Durant la cérémonie où des statues de divinités étaient promenées en grandes pompes dans toute la Cité interdite, Haru se tint tranquille, observant son premier contact direct avec les divinités chinoises d'un œil intrigué. Au bout de presque une heure de parade, l'Empereur finit par faire son apparition, assis sur un char porté par quelques eunuques impériaux. Il portait une tenue de cérémonie sertie de bijoux et de broderies dispendieuses. Une longue tresse partait du sommet de son crâne et descendant librement jusqu'au bas de son dos.

Leur regard se croisèrent pendant quelques secondes, quelques longues secondes. Le Japonais avait la certitude que l'Empereur l'avait regardé, lui, et scanné des pieds à la tête. Nul ne pouvait savoir ce à quoi il pouvait bien avoir pensé à ce moment-là. Haru remarqua la mâchoire de Xiong Li se tendre, il déglutit, puis l'Empereur poursuivit sa route. Le Japonais avait l'impression d'être devenu livide. Les yeux de Xiong Li étaient perçants. C'était comme si l'homme avait vu jusqu'au fond de son âme en un seul coup d'œil.

— Vous allez bien ? lui demanda Fu-Hsi. Un malaise ?

Haru secoua lentement la tête.

— Ce n'est rien.

— Vous en êtes sûr ? Si vous ne vous sentez pas bien, nous pouvons rentrer, ce n'est pas un problème. Ils comprendront.
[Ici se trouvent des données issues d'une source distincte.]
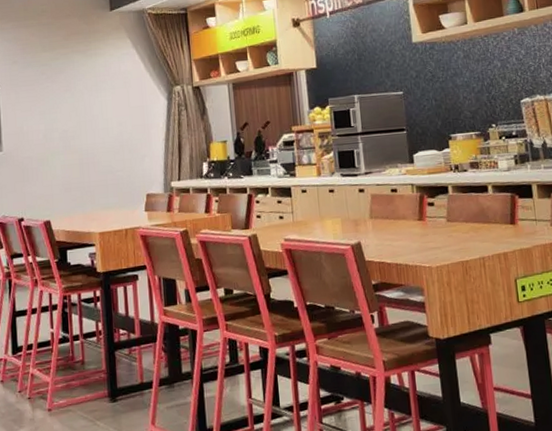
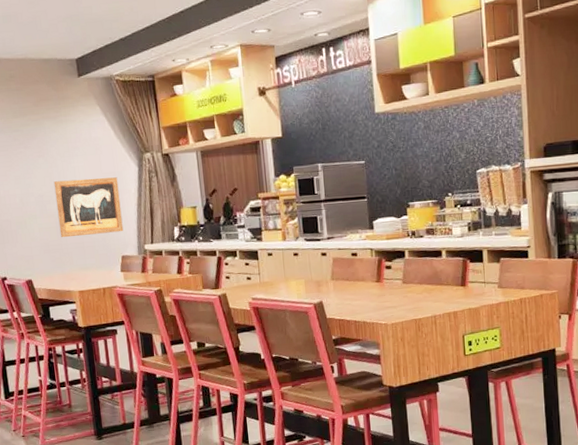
wall art: none [79,111,150,176] -> present [53,177,124,238]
— Ce ne sera pas nécessaire, Fu-Hsi, puisque je me sens bien.

— Si vous le dites. C'est que vous êtes devenu très pâle d'un seul coup.

— Ce doit être le stress, mentit-il. C'est ma première cérémonie de ce genre.

— Ah, je vois. C'est normal d'être nerveux alors, mais vous vous en sortez bien. Il aurait été préférable que vous acceptiez de mettre la robe, mais bon... de toute évidence, ce n'est pas votre tasse de thé.

— Non, ce ne l'est pas.

Même si les traits de son visage pouvaient laisser penser le contraire, il était bien un homme. Il refuserait donc encore et toujours de vêtir des tenues réservées aux femmes. Il existait des hanfu faits pour être portés par les femmes – il avait vu Sue en revêtir quelques fois – mais il s'obstinait à conserver des vêtements aux coupes plus masculines. Il se fichait de ce que pouvaient bien en penser les autres. De vilaines rumeurs couraient déjà à son sujet. Au fil des jours, Haru avait rapidement apprit que les nouvelles venues au sein du harem étaient rarement la bienvenue. À l'image de Ming, les autres concubines n'aimaient pas beaucoup la concurrence et chaque nouvelle arrivante était une rivale potentielle pour gagner les faveurs de l'Empereur et tenter de grimper la hiérarchie stricte du harem impérial. Haru avait eu de la chance que Sue le prenne sous son aile.

Une fois la célébration terminée, il retourna dans le quartier des concubines, mais en rentrant à son pavillon, il eut une surprise. Une servante impériale se tenait devant chez-lui, accompagnée d'un eunuque qu'il ne connaissait pas. Fu-Hsi, qui avait poussé son fauteuil jusque-là, lui glissa à l'oreille qu'il s'agissait d'un eunuque du département interne.

— Je suis ravie de pouvoir vous annoncer une bonne nouvelle, dit l'homme qu'il ne connaissait pas. La servante impériale Liu vous expliquera tout ce que vous devez savoir.

Le cœur battant la chamade, Haru parcourut toute la scène du regard, puis ses yeux s'arrêtèrent sur les mains de la jeune servante : elle tenait un grand jeton (de la grosseur d'une paume environ) décoré entre ses doigts.